Members interjecting:

The PRESIDENT: Order! The Yorke Peninsula is important to me. Keep going.

The Hon. K.J. MAHER: It's exceptionally important, sir—exceptionally important, sir. I had the opportunity whilst on the Yorke Peninsula to—

Members interjecting:


The Hon. K.J. MAHER: —have various meetings that touched on a number of my portfolio areas in Aboriginal affairs and industrial relations. Also, it was a very touching moment to visit Kylie Hicklin from Kadina, who was a fierce advocate for voluntary assisted dying, who saw her father, her aunty and her uncle all pass away in their 40s from motor neurone disease. She has the disease herself and advocated fiercely during the discussion on that bill.

It was a real pleasure to visit her again in her home in Kadina, now that the legislation has been passed, and to hear firsthand from Kylie about what that has done for her ability to know that she will have some control, should she choose to use it, in the end and how much easier that's made her life and what she knows her life will hold, after having seen so many close to her suffer at the end of their lives. It was a good opportunity to talk to people in a range of my portfolio areas, as well as talk to Kylie, who is one of the bravest people I have encountered during my time in parliament, being able to talk about her condition in life to help others in the future.

It was also, as the Hon. Clare Scriven has talked about, a very good opportunity to hear firsthand at a community forum a whole range of questions on a whole range of matters. The feedback certainly was that members of the community appreciated having access firsthand to ministers in real time, to talk and answer questions. As I said earlier today, I am constantly amazed at the high regard that Minister Geoff Brock is held in in country areas.

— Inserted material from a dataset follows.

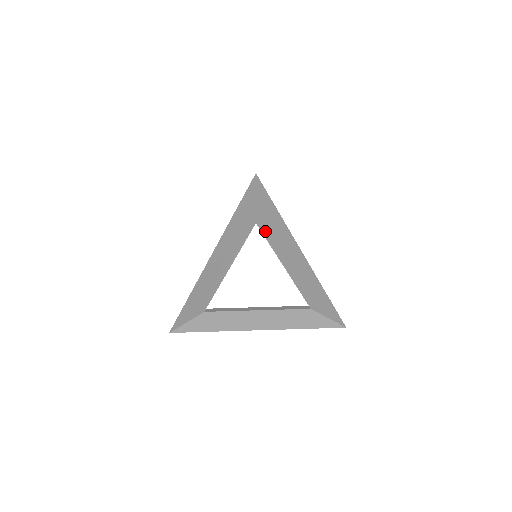
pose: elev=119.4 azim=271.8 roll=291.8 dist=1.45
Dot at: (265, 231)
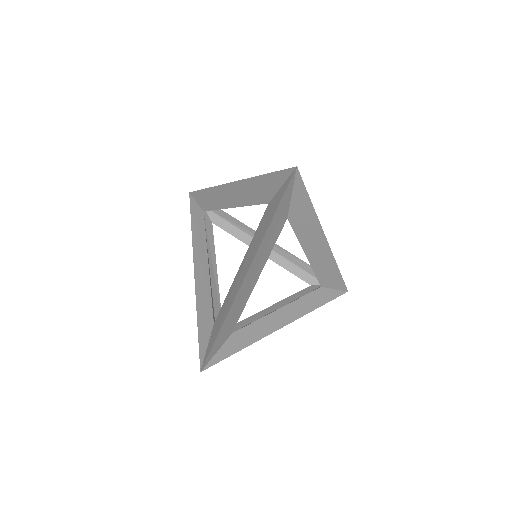
Dot at: (294, 225)
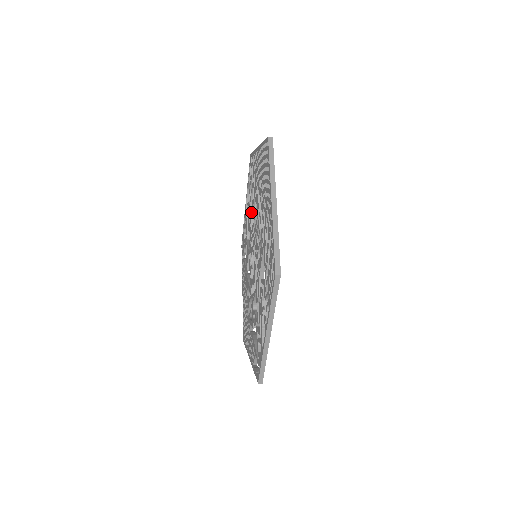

He is rarely referred to as a minister. He is generally referred to as Brockie, and it is a great credit to the esteem that he is held in in country areas.

Finally, I would like to note the presence and the great contribution that the local member, the member for Narungga, Fraser Ellis, made to the visit to the Yorke Peninsula. Certainly, the member for Narungga, Fraser Ellis, organised many meetings with many ministers and his constituents, including myself. I know we appreciated that very greatly, as well as the hospitality that so many on the Yorke Peninsula showed to so many of us.